It's part of a parent's defense mechanism to walk into a sequel to The Smurfs with low expectations. You know there will probably be slapstick violence, a retread story and indignities for the human cast members. A Smurf will probably break wind in a bathtub.
It’s part of a parent’s defense mechanism to walk into a sequel to The Smurfs with low expectations.
You know there will probably be slapstick violence, a retread story and indignities for the human cast members. A Smurf will probably break wind in a bathtub.

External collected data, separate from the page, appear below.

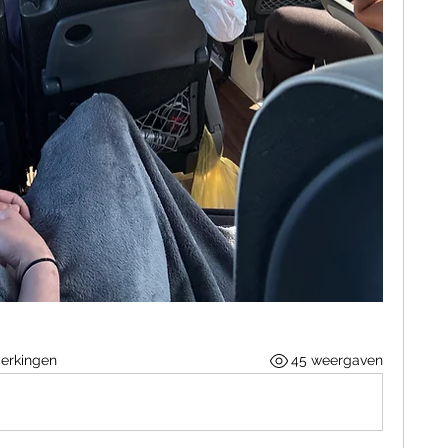
erkingen
45 weergaven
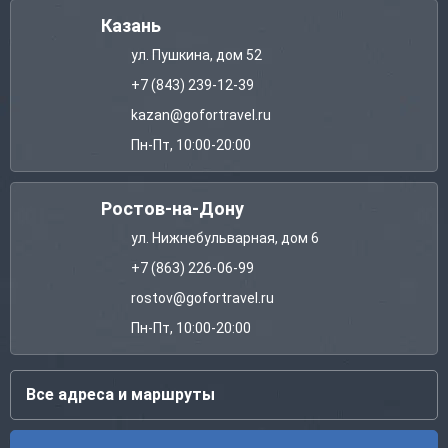
Казань
ул. Пушкина, дом 52
+7 (843) 239-12-39
kazan@gofortravel.ru
Пн-Пт, 10:00-20:00
Ростов-на-Дону
ул. Нижнебульварная, дом 6
+7 (863) 226-06-99
rostov@gofortravel.ru
Пн-Пт, 10:00-20:00
Все адреса и маршруты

And at some point during the tired insertion of the word smurf as an all-purpose action verb, it will be substituted for a profanity.
But there’s a negative vibe to The Smurfs 2 that makes it unfit even for the undiscriminating young moviegoers that made the first one a hit.
There was a sporadic wit to the first Smurfs, and lead actor Neil Patrick Harris made an honest effort playing live- action foil to the animated Papa Smurf, Smurfette, Clumsy Smurf and friends.
For the sequel, Harris seems aggressively disinterested, as if each scene began after he got off the phone chewing out his agent.
Hank Azaria, who returns as the Smurf-hating wizard, is just as repulsive as in the first film.
There is nothing to root for in The Smurfs 2, other than a box-office disaster to prevent a sequel.
Five writers are credited for the screenplay, yet it is difficult to imagine any two of them ever met in the same room.
Smurfette is kidnapped by two horrible Smurfs called the Naughties; Gargamel plots to take over the world by sucking the life force from the Smurfs; Patrick (Harris) harshly rejects his clownish father-in-law; Gargamel captures the Smurf rescue team and puts the members in cages; Smurfette and the Naughties vandalize a candy store; pretty much everyone in the film brutalizes Azrael the cat.
Gone from the first film is the charm of Smurf Village. Gone are the pleasing tributes to Peyo, creator of “Les Schtroumpfs” in the 1950s.
There are scattered moments when a not-horrible movie peeks through, such as the quick introduction of Passive Aggressive Smurf, voiced by Jimmy Kimmel.
The Smurfs 2 is directed by Raja Gosnell, the guy who made two Scooby-Doo films, so Sony Pictures Animation knew what it was getting into.
Still, Scooby-Doo 2: Monsters Unleashed looks like Rear Window after a viewing of The Smurfs 2.